Blair Mowat: It was just creating a short theme which was based on the show’s end credits—it happened whilst I was working on the show itself so it’s all a bit of a haze but I suspect it was done in a few hours one morning!
Q: You’ve also composed the music for the revival of the DOCTOR WHO spinoff, TORCHWOOD, in the Big Finish audio range. How did that come about, and how does writing music for an audio series differ from that of television?
Blair Mowat: That came about before CLASS – James Goss (the producer) approached me to rework the TORCHWOOD theme for the release and then asked if I had time to score the series. I was so impressed with the scripts that I couldn’t say no, despite the lack of music budget we have to work with on that series!
Q: Was there a need or attempt to capture the tone of the music or themes from the TV series in any of these scores?
Blair Mowat: Yes, we bring in character themes occasionally, and at the start we wanted it to “feel” like TORCHWOOD but with a twist. Now I think it’s become its own thing and we can sort of musically branch out wherever we want, especially because a lot of the stories are very different.
Q: You’ve composed all of the TORCHWOOD audio episodes to date – do you treat these as standalone adventures or do you have unifying themes, motifs, and palette that are shared across the arc of these adventures?
Blair Mowat: It depends on the story. For box sets like “God Among Us” there tend to be recurring themes for various characters. For a one-off story like “Dead Man’s Switch,” which I’ve just scored, the music was 95% bespoke for that story and new themes. The story felt very Hitchcockian to me so I ended up channeling some of that style.
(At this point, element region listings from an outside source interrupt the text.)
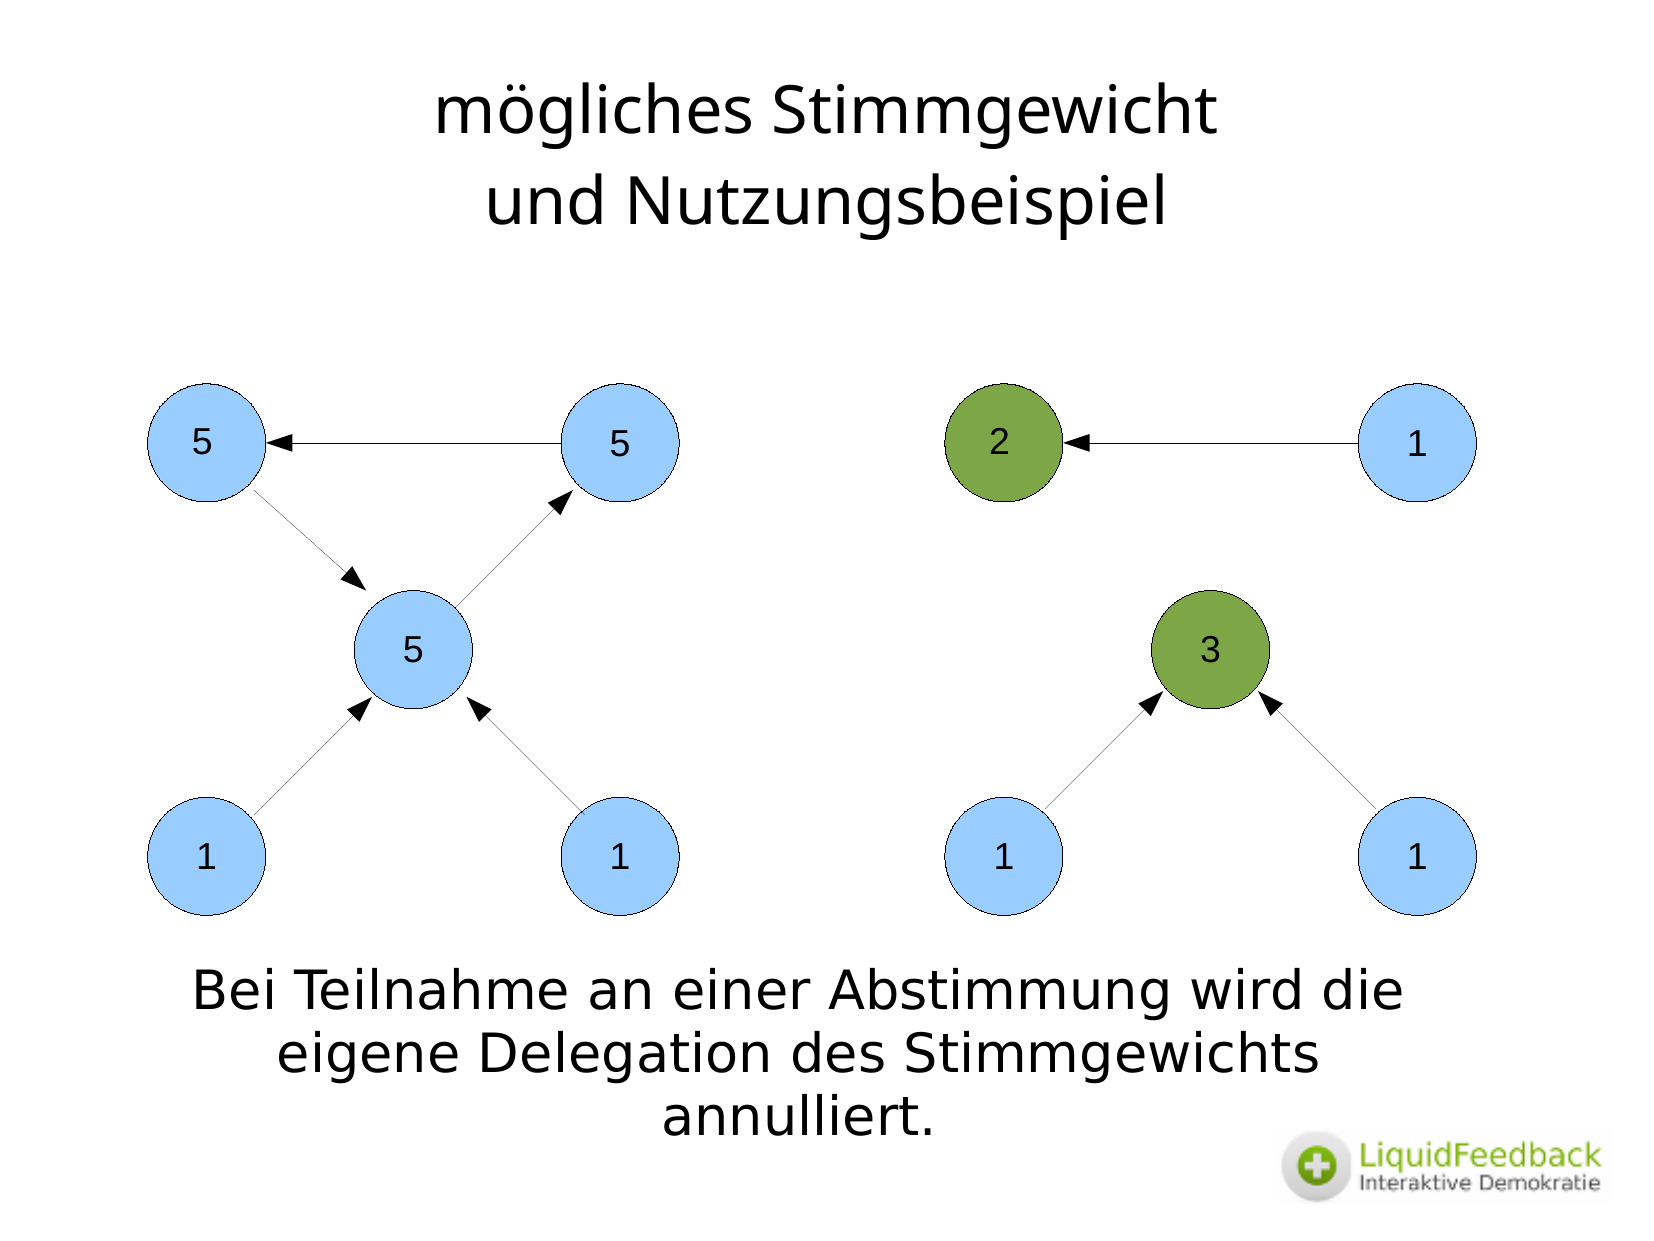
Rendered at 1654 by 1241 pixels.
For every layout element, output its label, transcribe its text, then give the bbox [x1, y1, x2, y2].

picture [1276, 1127, 1613, 1205]
text_box [944, 383, 1063, 502]
text_box 1 [944, 797, 1063, 916]
text_box 5 [561, 383, 680, 502]
text_box 1 [1358, 797, 1477, 916]
title mögliches Stimmgewicht und Nutzungsbeispiel [82, 49, 1571, 257]
text_box 1 [147, 797, 266, 916]
text_box [147, 383, 266, 502]
text_box 3 [1151, 590, 1270, 709]
text_box 2 [974, 413, 1025, 472]
text_box 1 [561, 797, 680, 916]
text_box 1 [1358, 383, 1477, 502]
text_box 5 [177, 413, 228, 472]
text_box 5 [354, 590, 473, 709]
text_box Bei Teilnahme an einer Abstimmung wird die eigene Delegation des Stimmgewichts annulliert. [177, 951, 1535, 1098]
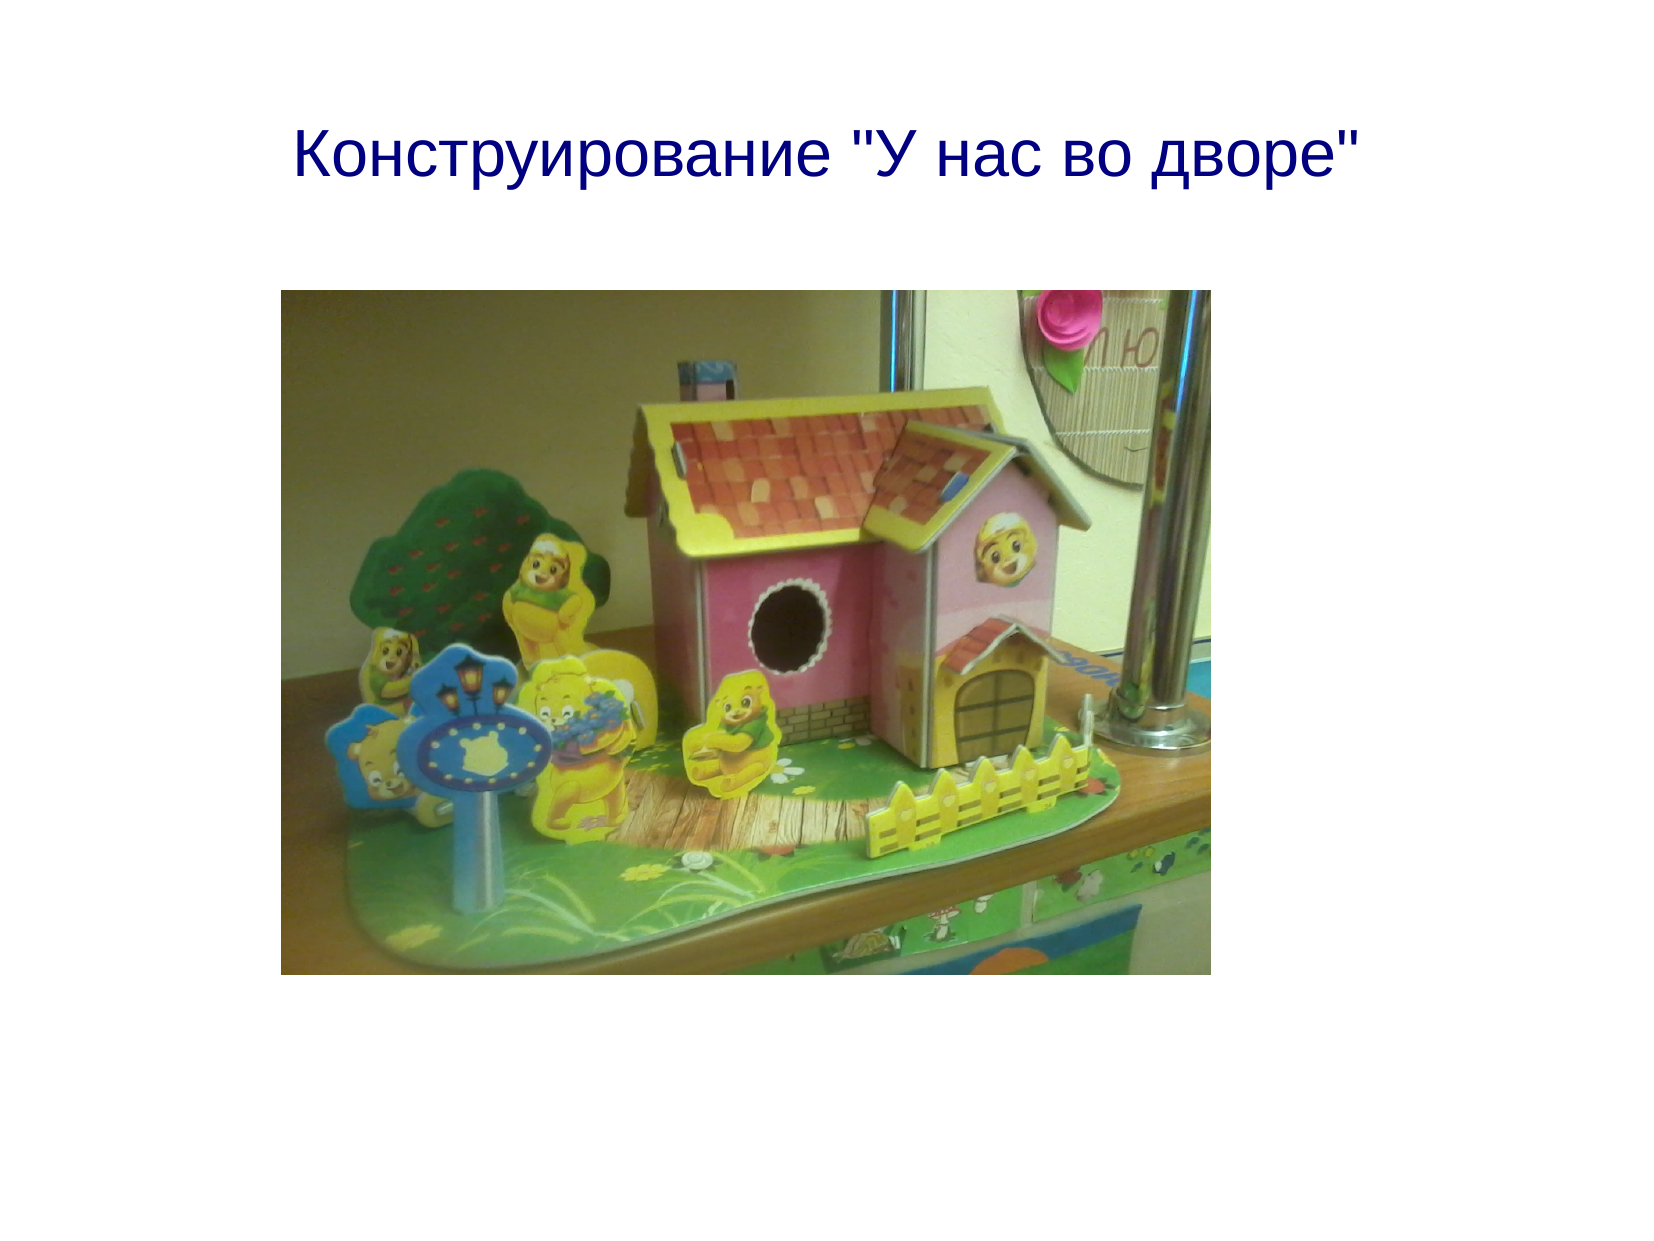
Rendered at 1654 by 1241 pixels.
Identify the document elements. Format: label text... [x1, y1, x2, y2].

Q: The “Aliens Among Us” and “God Among Us” audio series have been intended to serve as the fifth and sixth seasons of the TORCHWOOD TV series. Did this affect your manner of scoring these episodes as opposed to the standalone adventures?
Blair Mowat: By necessity of time and budget we do have to reuse cues sometimes, but when it came to “Aliens Among Us” I remember thinking it would be a good idea to create as much new music as possible. This was a new start with new members of Torchwood and new villains. I think the Sorvix theme was one of the first ones I created for that.
Q: Is there the possibility of your TORCHWOOD music becoming available as a soundtrack release, as was done with CLASS?
Blair Mowat: It’s definitely possible. There seems to be an ever-growing demand for it so it’s something we’ve discussed. I think at some point in the future there may come a point where it feels natural to do a release, and if the paperwork and legalities can be completed to everyone’s satisfaction then it could happen.
Q: You’ve worked a lot of with Mark Gatiss who of course has been very involved in the word of DOCTOR WHO as both an actor and a writer. Can you tell us a little more about your working relationship with him?
Blair Mowat: Mark and I met around the 50th anniversary of DOCTOR WHO and became friends. Over the years he’s asked me to write music for the projects he’s directed. THE BLIND MAN was first (an unmade Hitchcock film for Radio 4 starring Hugh Laurie), then we did The UNQUENCHABLE THIRST OF DRACULA which was an unmade Hammer Horror film from the 70s, composed in the style of those old scores. More recently we’ve been doing ghost stories for the BBC that show on television on Christmas Eve. Last year was a modern take on an M.R. James-style story. This year it’s a direct adaptation of an existing story which stars none other than the Doctor himself, Peter Capaldi!
Q: What’s coming up for you next in the world of Doctor Who related media—or what opportunity would you like to have in the future?
Blair Mowat: Well, apart from the Peter Capaldi ghost story, a few fans have asked about a TORCHWOOD musical episode. It would involve a huge amount of logistics, as well as time and expense to do it the way I’d like to, but I think it’d be a lot of fun to do, and I know fans of the series would really enjoy it. I’d also love to see an official season 2 of CLASS with Big Finish. There are a lot of complex moving parts in regards to making that happen, but it may be possible – we shall see!